Uji Coba 4 Hari Kerja di Inggris Berhasil Kurangi Stres dan Kelelahan Kerja

Uji coba “empat hari kerja seminggu” terbesar di dunia yang dilakukan di Inggris baru saja usai. Hampir semua perusahaan yang berpartisipasi memutuskan untuk melanjutkan model pengurangan jam kerja.

Dalam uji coba ini, peserta sepakat untuk menghasilkan kinerja yang sama dengan bayaran yang sama pula, sementara waktu kerja mereka dikurangi menjadi hanya empat hari dalam seminggu.

Berdasarkan laporan terkait uji coba tersebut, pendapatan perusahaan-perusahaan yang terlibat dalam proyek percontohan di Inggris ini – mencakup 61 organisasi dengan 2.900 karyawan – tak berubah. Sementara, kesejahteraan pekerja justru naik signifikan.

Hasilnya menunjukkan bahwa pekerja mengalami lebih sedikit stres dan kelelahan akibat berkurangnya kecemasan.
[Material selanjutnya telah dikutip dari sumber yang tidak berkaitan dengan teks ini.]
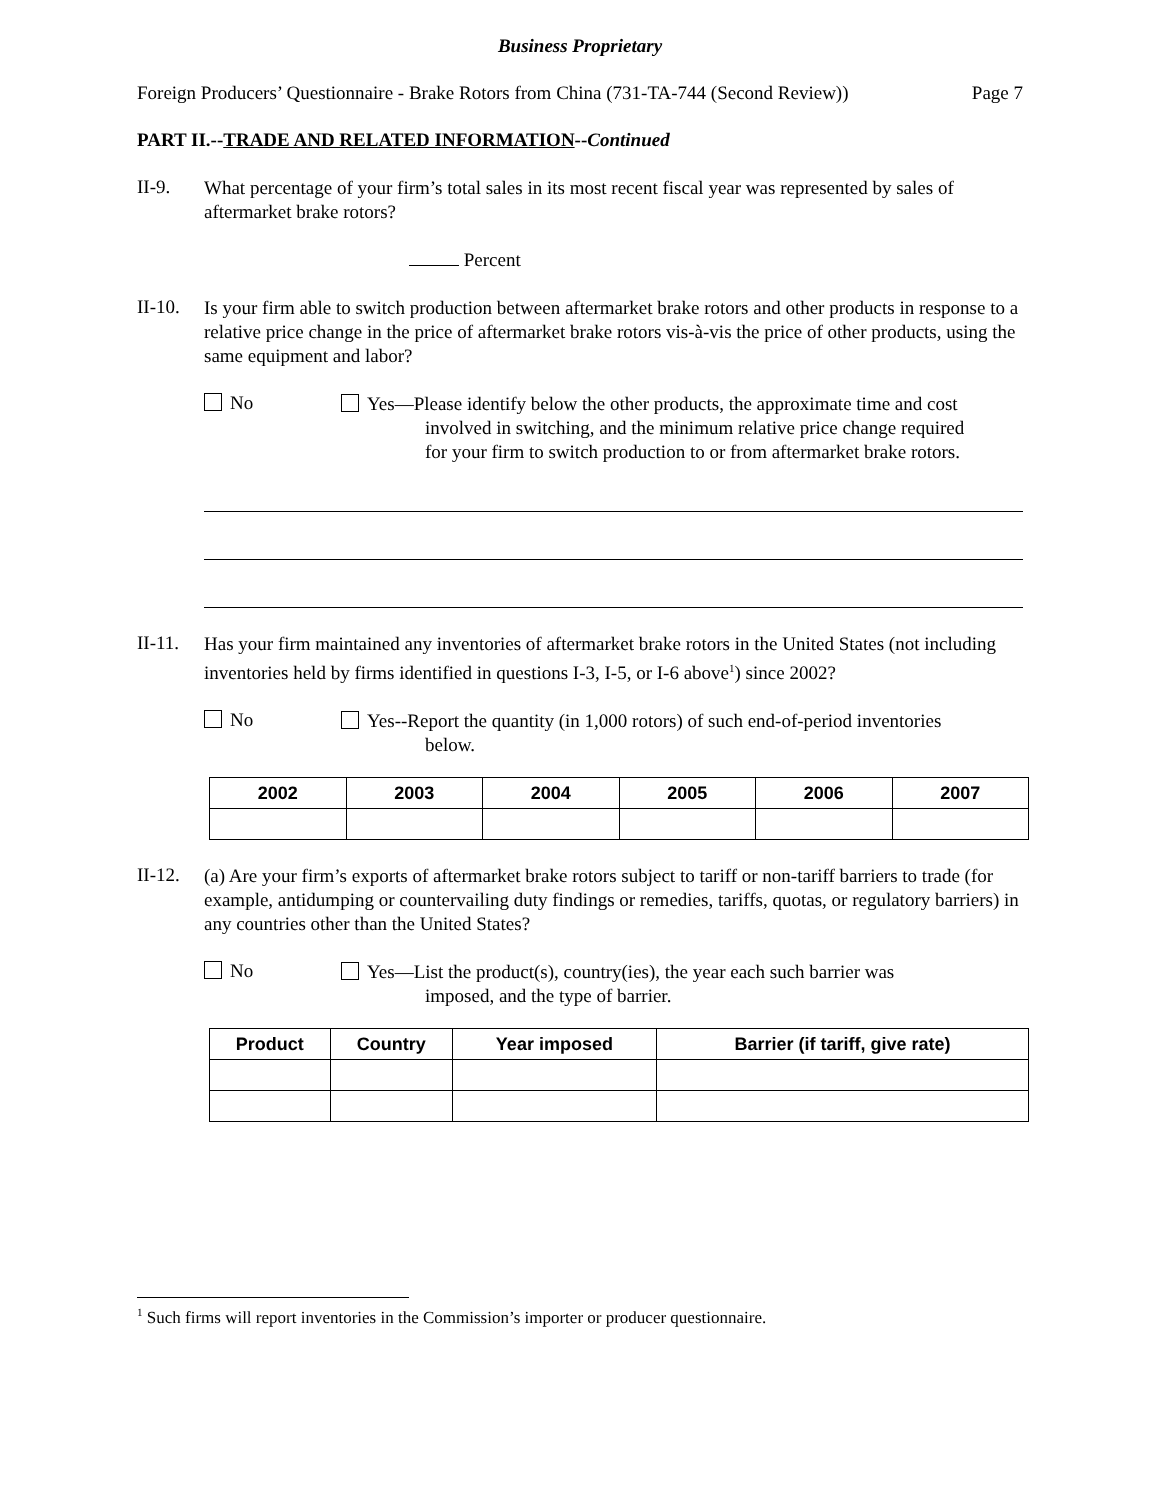Business Proprietary
Foreign Producers’ Questionnaire - Brake Rotors from China (731-TA-744 (Second Review)) Page 7
PART II.--TRADE AND RELATED INFORMATION--Continued
II-9.
What percentage of your firm’s total sales in its most recent fiscal year was represented by sales of aftermarket brake rotors?
Percent
II-10.
Is your firm able to switch production between aftermarket brake rotors and other products in response to a relative price change in the price of aftermarket brake rotors vis-à-vis the price of other products, using the same equipment and labor?
No
Yes—Please identify below the other products, the approximate time and cost
involved in switching, and the minimum relative price change required
for your firm to switch production to or from aftermarket brake rotors.
II-11.
Has your firm maintained any inventories of aftermarket brake rotors in the United States (not including inventories held by firms identified in questions I-3, I-5, or I-6 above<sup>1</sup>) since 2002?
No
Yes--Report the quantity (in 1,000 rotors) of such end-of-period inventories
below.
| 2002 | 2003 | 2004 | 2005 | 2006 | 2007 |
| --- | --- | --- | --- | --- | --- |
II-12.
(a) Are your firm’s exports of aftermarket brake rotors subject to tariff or non-tariff barriers to trade (for example, antidumping or countervailing duty findings or remedies, tariffs, quotas, or regulatory barriers) in any countries other than the United States?
No
Yes—List the product(s), country(ies), the year each such barrier was
imposed, and the type of barrier.
| Product | Country | Year imposed | Barrier (if tariff, give rate) |
| --- | --- | --- | --- |
<sup>1</sup> Such firms will report inventories in the Commission’s importer or producer questionnaire.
Mereka juga menjadi lebih mudah menyeimbangkan antara pekerjaan, tanggung jawab mereka di rumah, dan komitmen sosialnya. Selama masa percobaan dari Juni hingga Desember 2022, angka pegawai yang bertahan dalam pekerjaan mereka (job retention) pun lebih baik dan terdapat penurunan penggunaan cuti sakit secara signifikan.

Baik hasil di atas maupun keputusan partisipan untuk melanjutkan model kerja tersebut menunjukkan hal yang cukup jelas. Ini merupakan bukti besarnya dukungan terhadap sistem empat hari kerja – setidaknya bagi perusahaan-perusahaan yang terlibat. Namun, berakhirnya proyek percontohan ini tak sebaiknya menjadi akhir uji coba dan upaya untuk menyempurnakan model kerja tersebut.

Sebuah laporan kebijakan tahun 2019 soal kerja empat hari seminggu, yang diterbitkan oleh tim yang dipimpin oleh akademisi Henley Business School di University of Reading, Inggris, yakni James Walker dan Rita Fontinha, menemukan hasil serupa.

Setelah menyurvei lebih dari 500 pemimpin bisnis dan 2.000 karyawan, termasuk bisnis yang telah menerapkan skema empat hari kerja, kami menemukan bahwa tidak ada “satu solusi untuk semua” (one-size-fits-all) untuk kerja fleksibel. Pergeseran ke minggu kerja yang lebih pendek perlu direncanakan secara menyeluruh oleh perusahaan dan karyawan mereka.

Masing-masing perusahaan yang terlibat dalam program percontohan Inggris tersebut baru-baru ini merancang kebijakan yang disesuaikan dengan industri, organisasi, struktur, dan budaya kerja khas mereka.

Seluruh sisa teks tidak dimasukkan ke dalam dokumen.